→ **Excerto do texto**
Dirá o leitor: a Euro-Mediterranean Human Rights Monitor é pró-Palestina, a sua análise é parcial. É possível.

Mas o caso de um freelancer da agência de notícias Reuters levanta perguntas perturbadoras.

Há dois dias, a Reuters escreveu que “ataques mortais atingiram a casa de um fotógrafo em Gaza, dias depois de um grupo de activistas de defesa dos media israelitas ter questionado a sua cobertura do ataque do Hamas de 7 de Outubro, gerando ameaças de morte contra ele nas redes sociais”.

Diz a Reuters que o fotógrafo Yasser Qudih sobreviveu ao ataque a sua casa na noite de 13 de Novembro, mas que oito familiares morreram. O ataque ocorreu cinco dias depois da publicação de um texto da organização HonestReporting no qual se questiona se Qudih e outros três fotógrafos de Gaza, cujas imagens foram publicadas na Reuters, AP, CNN e New York Times, teriam tido conhecimento prévio do ataque de 7 de Outubro.

A HonestReporting diz ter como missão “combater o preconceito ideológico no jornalismo e nos media com impacto em Israel”.

No dia 9, a Reuters negou as sugestões da HonestReporting de que tinha conhecimento prévio do ataque e disse que o governo israelita lhe exigira explicações.

→ **O seu objetivo**
De acordo com o excerto sobre o fotógrafo Yasser Qudih, quantos familiares dele morreram no ataque à sua casa? Os registos provêm de uma fonte diferente da do excerto.

→ **Dados de entrada**
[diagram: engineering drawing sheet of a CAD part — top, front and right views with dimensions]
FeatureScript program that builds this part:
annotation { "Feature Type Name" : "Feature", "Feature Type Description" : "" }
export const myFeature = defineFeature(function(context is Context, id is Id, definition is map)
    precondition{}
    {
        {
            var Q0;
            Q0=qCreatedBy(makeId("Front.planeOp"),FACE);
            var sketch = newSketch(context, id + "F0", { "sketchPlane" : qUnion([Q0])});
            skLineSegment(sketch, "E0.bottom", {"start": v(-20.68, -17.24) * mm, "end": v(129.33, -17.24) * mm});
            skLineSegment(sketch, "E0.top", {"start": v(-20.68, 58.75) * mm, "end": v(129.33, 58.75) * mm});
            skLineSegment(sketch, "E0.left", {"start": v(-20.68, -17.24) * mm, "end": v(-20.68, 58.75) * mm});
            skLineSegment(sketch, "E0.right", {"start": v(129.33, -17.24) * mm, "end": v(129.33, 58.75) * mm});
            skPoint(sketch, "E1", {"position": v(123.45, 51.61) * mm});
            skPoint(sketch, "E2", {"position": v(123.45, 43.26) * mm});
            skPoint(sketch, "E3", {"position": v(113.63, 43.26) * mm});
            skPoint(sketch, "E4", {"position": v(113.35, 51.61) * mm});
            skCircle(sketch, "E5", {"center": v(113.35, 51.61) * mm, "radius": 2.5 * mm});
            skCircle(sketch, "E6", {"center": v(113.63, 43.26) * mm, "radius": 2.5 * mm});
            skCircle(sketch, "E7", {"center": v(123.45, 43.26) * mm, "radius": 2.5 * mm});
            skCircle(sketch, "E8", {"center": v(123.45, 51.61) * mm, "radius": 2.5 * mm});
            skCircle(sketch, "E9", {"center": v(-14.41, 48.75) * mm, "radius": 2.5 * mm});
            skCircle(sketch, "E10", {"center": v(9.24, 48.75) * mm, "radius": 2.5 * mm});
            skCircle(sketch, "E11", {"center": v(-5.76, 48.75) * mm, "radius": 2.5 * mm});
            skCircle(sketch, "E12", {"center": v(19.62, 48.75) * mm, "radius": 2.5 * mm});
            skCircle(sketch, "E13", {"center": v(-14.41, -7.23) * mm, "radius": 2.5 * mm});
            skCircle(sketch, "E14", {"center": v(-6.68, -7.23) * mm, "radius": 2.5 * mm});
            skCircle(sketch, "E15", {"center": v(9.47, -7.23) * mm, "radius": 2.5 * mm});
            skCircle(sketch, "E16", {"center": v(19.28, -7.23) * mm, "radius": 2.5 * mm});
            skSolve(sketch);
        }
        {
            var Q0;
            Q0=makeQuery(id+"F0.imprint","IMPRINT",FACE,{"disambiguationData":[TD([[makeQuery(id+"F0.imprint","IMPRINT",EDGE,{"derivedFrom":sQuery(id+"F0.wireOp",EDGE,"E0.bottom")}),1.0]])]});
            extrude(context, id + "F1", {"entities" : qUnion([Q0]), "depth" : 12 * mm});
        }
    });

→ **A sua resposta**
Morreram oito familiares de Yasser Qudih.